Hi Tommaso,
I agree with your thinking.
I originally (3 months ago) thought bonds were attractive because they seemed to be the forgotton asset class (vs. stocks, RE, gold, etc.). But now, aren't bonds climbing that proverbial "wall of worry?" I think that someday we'll be looking at 5% yields and will look back and realize what a great deal they were at 6%.
For now, I'm sticking with my macro theme: short semi equipment manufacturers. The DRAM spot price is down 20% in 1 month. Since many consumers are choosing the sub-$1,000 PC over the "latest and greatest" from Intel, an increasing portion of the microprocessor market is being commoditized, putting margin pressure on microprocessors as well.

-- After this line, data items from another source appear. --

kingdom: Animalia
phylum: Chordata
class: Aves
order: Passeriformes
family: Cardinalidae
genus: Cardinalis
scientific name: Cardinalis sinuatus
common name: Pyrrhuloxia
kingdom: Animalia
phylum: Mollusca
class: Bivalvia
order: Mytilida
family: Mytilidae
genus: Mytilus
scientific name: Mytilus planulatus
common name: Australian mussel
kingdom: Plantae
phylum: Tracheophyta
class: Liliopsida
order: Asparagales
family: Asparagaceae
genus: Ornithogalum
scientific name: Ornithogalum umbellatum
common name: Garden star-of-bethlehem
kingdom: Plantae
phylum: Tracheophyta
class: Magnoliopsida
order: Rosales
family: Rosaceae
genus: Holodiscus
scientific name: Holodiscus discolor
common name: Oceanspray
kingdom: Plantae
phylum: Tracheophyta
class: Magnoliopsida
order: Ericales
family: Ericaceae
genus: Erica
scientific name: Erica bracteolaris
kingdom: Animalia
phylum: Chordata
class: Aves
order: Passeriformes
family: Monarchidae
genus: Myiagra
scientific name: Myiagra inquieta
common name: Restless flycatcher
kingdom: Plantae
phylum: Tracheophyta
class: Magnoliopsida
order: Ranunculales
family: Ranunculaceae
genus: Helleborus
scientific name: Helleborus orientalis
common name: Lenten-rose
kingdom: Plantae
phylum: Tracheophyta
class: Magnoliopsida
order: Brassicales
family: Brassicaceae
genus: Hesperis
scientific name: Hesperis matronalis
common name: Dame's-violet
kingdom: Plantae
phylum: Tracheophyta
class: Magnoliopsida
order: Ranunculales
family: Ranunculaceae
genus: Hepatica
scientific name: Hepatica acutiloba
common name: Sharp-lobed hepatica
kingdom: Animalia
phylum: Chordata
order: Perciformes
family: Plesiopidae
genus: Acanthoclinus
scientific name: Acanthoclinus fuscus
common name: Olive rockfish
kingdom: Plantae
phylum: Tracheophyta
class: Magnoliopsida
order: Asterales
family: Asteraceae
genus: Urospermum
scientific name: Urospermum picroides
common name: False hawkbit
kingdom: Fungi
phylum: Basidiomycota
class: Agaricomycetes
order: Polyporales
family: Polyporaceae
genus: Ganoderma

The Koreans and Taiwanese are huge semi equipment customers and will be spending their cash flow paying back $ debt, because bankers wont risk lending them new money to buy equipment given the excess capacity, currency and stock market turmoil. (Assuming bankers are still conservative.)
For those who like pictures, the SOX (as well as MSH) is showing lower lows and lower highs:
tscn.com
Also, here's a link for semi spot prices:
smithweb.com
BTW, how's that African frog doing? (Remember, I asked you to invite some Frenchmen over for appetizers.)